(Exercise material begins)

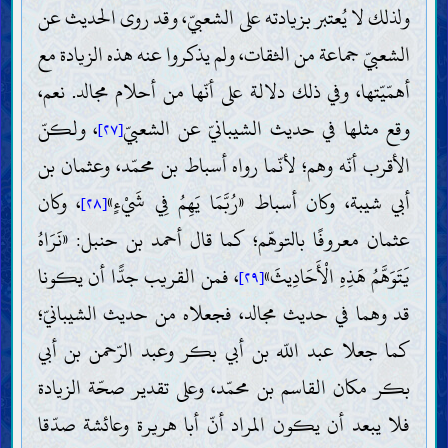
ولذلك لا يُعتبر بزيادته على الشعبيّ، وقد روى الحديث عن
الشعبيّ جماعة من الثقات، ولم يذكروا عنه هذه الزيادة مع
أهمّيّتها، وفي ذلك دلالة على أنّها من أحلام مجالد. نعم،
وقع مثلها في حديث الشيبانيّ عن الشعبيّ
، ولكنّ
[٢٧]
الأقرب أنّه وهم؛ لأنّما رواه أسباط بن محمّد، وعثمان بن
أبي شيبة، وكان أسباط «رُبَّمَا يَهِمُ فِي شَيْءٍ»
، وكان
[٢٨]
عثمان معروفًا بالتوهّم؛ كما قال أحمد بن حنبل: «نَرَاهُ
يَتَوَهَّمُ هَذِهِ الْأَحَادِيثَ»
، فمن القريب جدًّا أن يكونا
[٢٩]
قد وهما في حديث مجالد، فجعلاه من حديث الشيبانيّ؛
كما جعلا عبد اللّه بن أبي بكر وعبد الرّحمن بن أبي
بكر مكان القاسم بن محمّد، وعلى تقدير صحّة الزيادة
فلا يبعد أن يكون المراد أنّ أبا هريرة وعائشة صدّقا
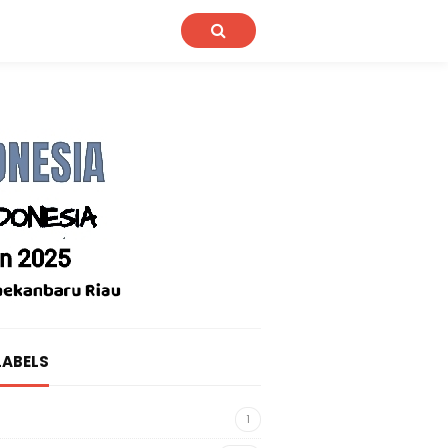
LABELS
1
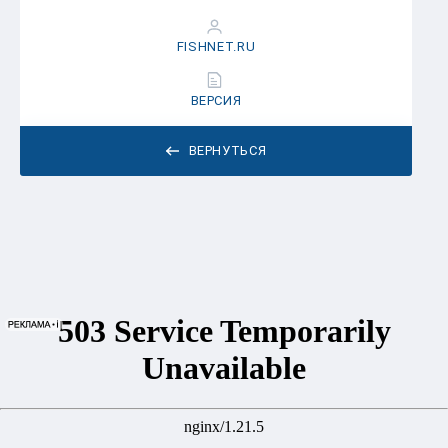
FISHNET.RU
ВЕРСИЯ
ВЕРНУТЬСЯ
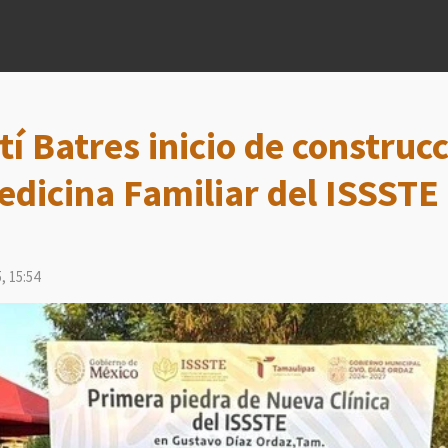
í Batres inicio de construc
dicina Familiar del ISSSTE
, 15:54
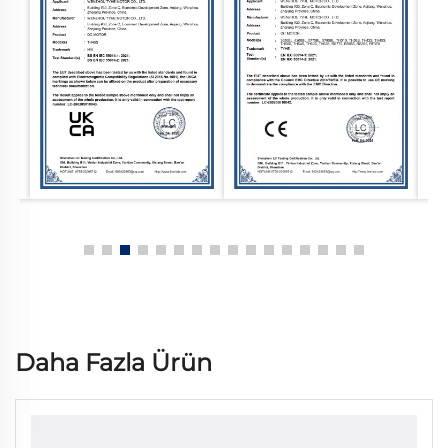
Daha Fazla Ürün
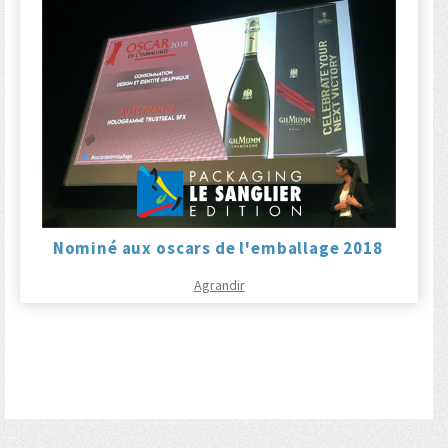
Nominé aux oscars de l'emballage 2018
Agrandir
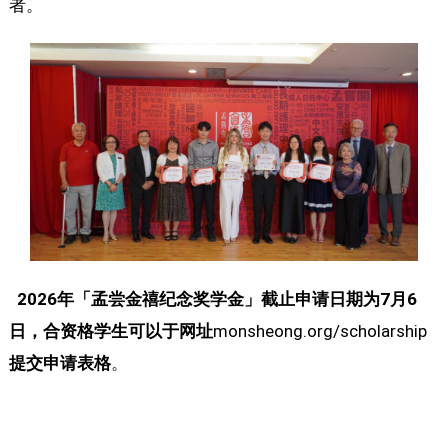
者。
2026年「孟尝金禧纪念奖学金」截止申请日期为7月6
日，合资格学生可以于网址
monsheong.org/scholarship
提交申请表格
。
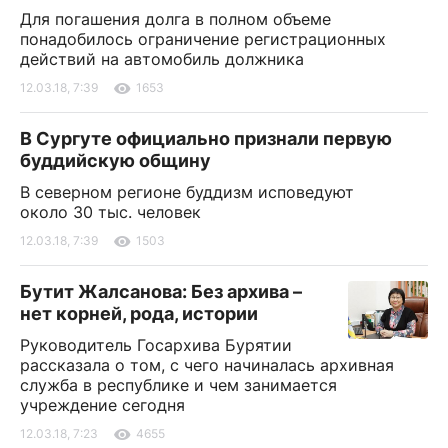
Для погашения долга в полном объеме
понадобилось ограничение регистрационных
действий на автомобиль должника
12.03.18, 7:39
1653
В Сургуте официально признали первую
буддийскую общину
В северном регионе буддизм исповедуют
около 30 тыс. человек
12.03.18, 7:39
1503
Бутит Жалсанова: Без архива –
нет корней, рода, истории
Руководитель Госархива Бурятии
рассказала о том, с чего начиналась архивная
служба в республике и чем занимается
учреждение сегодня
12.03.18, 7:23
4655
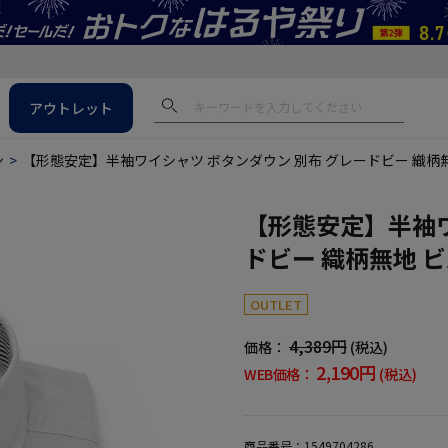
アウトレット
ン
【形態安定】半袖ワイシャツ ボタンダウン 別布 グレードビー 織柄
【形態安定】半袖ワ
ドビー 織柄無地 
OUTLET
4,389円
価格：
(税込)
2,190円
WEB価格：
(税込)
商品番号：
1549704286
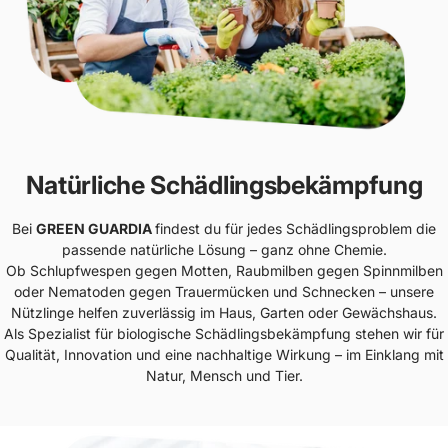
Natürliche Schädlingsbekämpfung
Bei
GREEN GUARDIA
findest du für jedes Schädlingsproblem die
passende natürliche Lösung – ganz ohne Chemie.
Ob Schlupfwespen gegen Motten, Raubmilben gegen Spinnmilben
oder Nematoden gegen Trauermücken und Schnecken – unsere
Nützlinge helfen zuverlässig im Haus, Garten oder Gewächshaus.
Als Spezialist für biologische Schädlingsbekämpfung stehen wir für
Qualität, Innovation und eine nachhaltige Wirkung – im Einklang mit
Natur, Mensch und Tier.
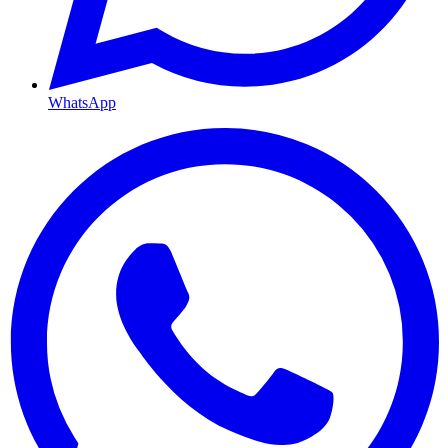
WhatsApp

(Exercise material ends)

Written task ▸
Count the lines of the records that contain the string "الشيباني", treating differences in case as significant, and state only the resulting number.

Result ▸
2